# [DESCRIPTION OF THE TASK]
Resume the profile of drone researcher Davide Scaramuzza below, writing on from its final sentence about his bachelor's degree at the University of Perugia.

# [TEXT SHOWN]
In developing AI-driven UAVs, Dr Scaramuzza is engaged with the ethical and humanitarian issues it raises, and consults on and runs seminars for the UN on disarmament and organisations such as Drones For Good and AI For Good.

“I would like to educate society to use AI and robotics responsibly,” he says. “We researchers have a responsibility when we publish open source code to be sure it is not directly applicable to misuse.”

He is also a keen promoter of the ‘no killer robot’ policy at UN level, wanting to make sure that in future AI doesn’t make the decision to use a lethal weapon, meaning that people remain in the decision loop. “At the moment there is no regulation, which means it’s problematic.”

Dr Scaramuzza’s lab has also generated spin-offs, including Zurich Eye which became Meta Zurich and developed the Meta Quest VR headset, and the SUIND crop spraying and forest monitoring operation in India, where they found a huge market. “They are taking technology from our lab to the real world and doing big things for good,” he says.

Dr Davide Scaramuzza

Inspired by a keen interest in mathematics, science and philosophy at high school, the Liceo Scientifico Renato Donatelli in Terni, Dr Scaramuzza went on to earn his bachelor’s degree in electronic engineering at the University of Perugia.

# [DATA FOR ANALYSIS]
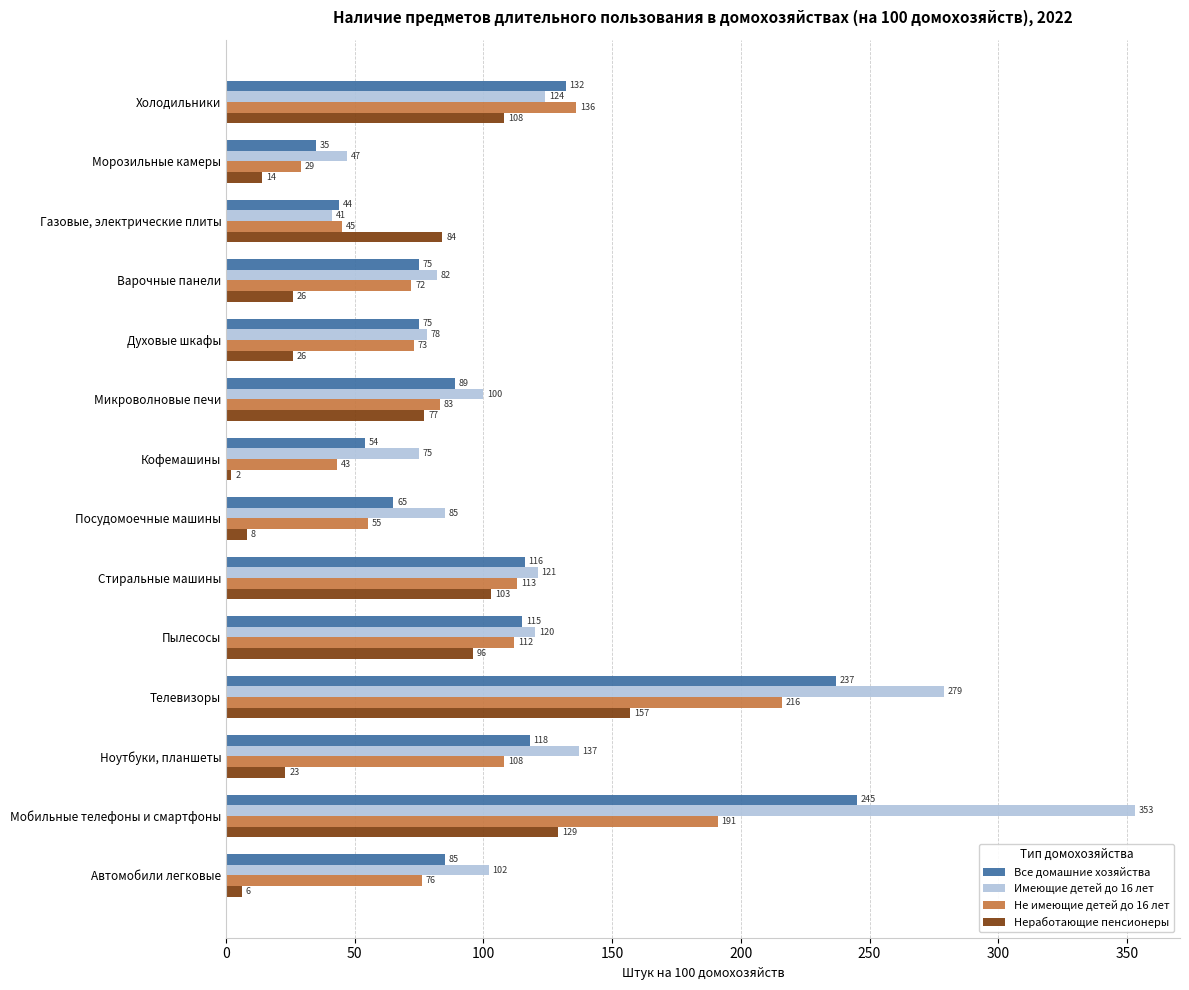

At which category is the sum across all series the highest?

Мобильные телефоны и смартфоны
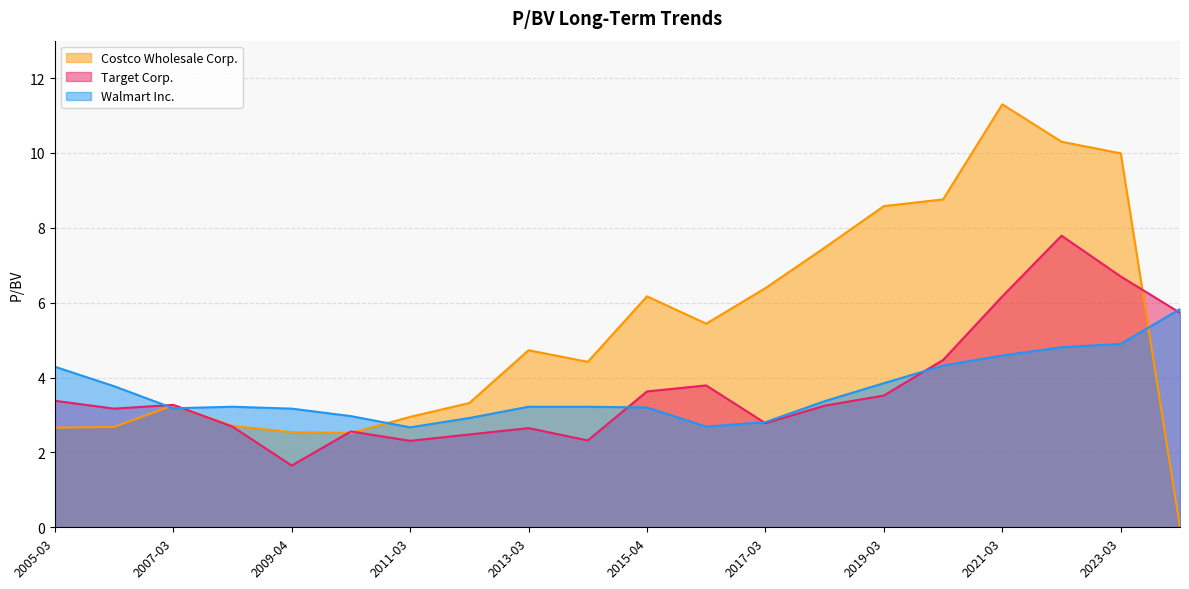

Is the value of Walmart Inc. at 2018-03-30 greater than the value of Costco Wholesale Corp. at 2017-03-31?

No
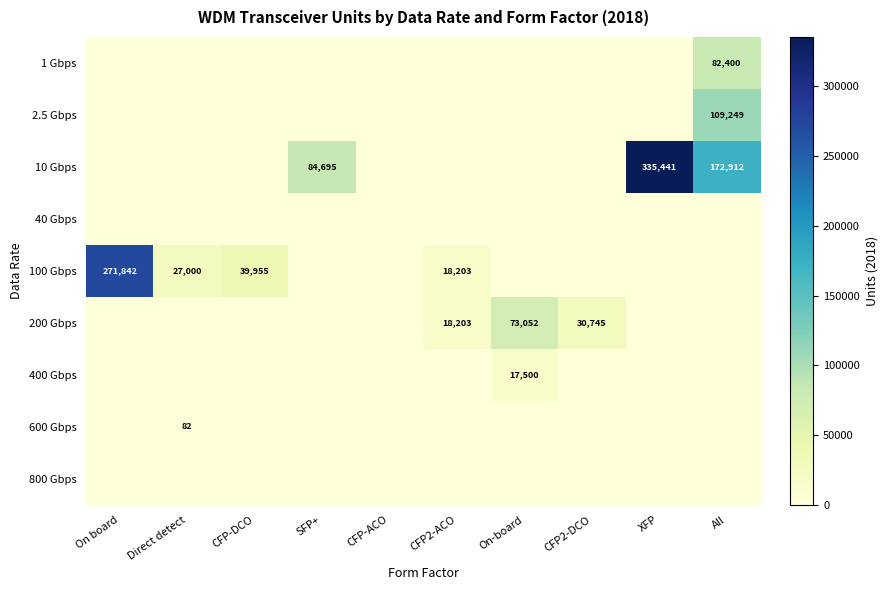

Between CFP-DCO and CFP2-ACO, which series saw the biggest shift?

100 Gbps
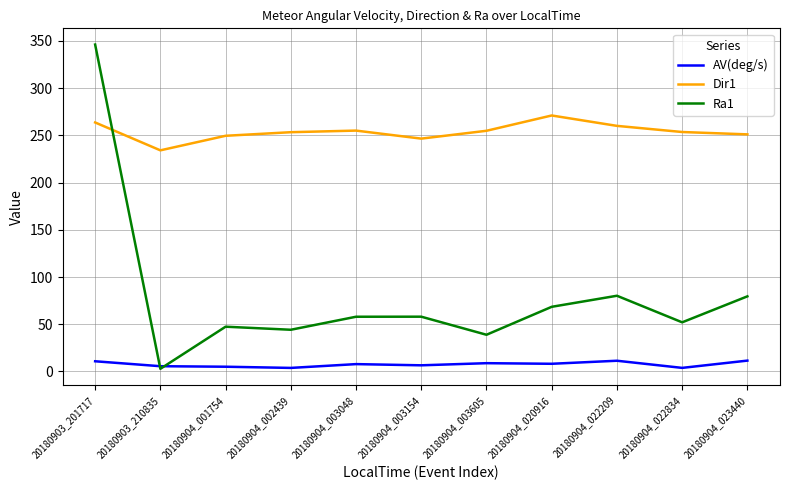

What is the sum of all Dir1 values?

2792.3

# [ANSWER TO THE EXERCISE]
That led to a PhD in robotics and computer vision from ETH Zurich, and a postdoc in the subject from the University of Pennsylvania. He has also served as a Visiting Associate Professor at Stanford University, and is now Associate Professor of Robotics and Perception at the University of Zurich.

As a counterpoint to his work as a scientist, he enjoys performing magic tricks for audiences ranging from children to colleagues. “I think the connection there is to do with the fact that robots move by themselves, and with magic you make people believe in telekinesis,” he says.

“There was a trick called the zombie ball I used to do a lot for kids. The ball floats in the air, and for me, seeing a robot move by itself is like magic.”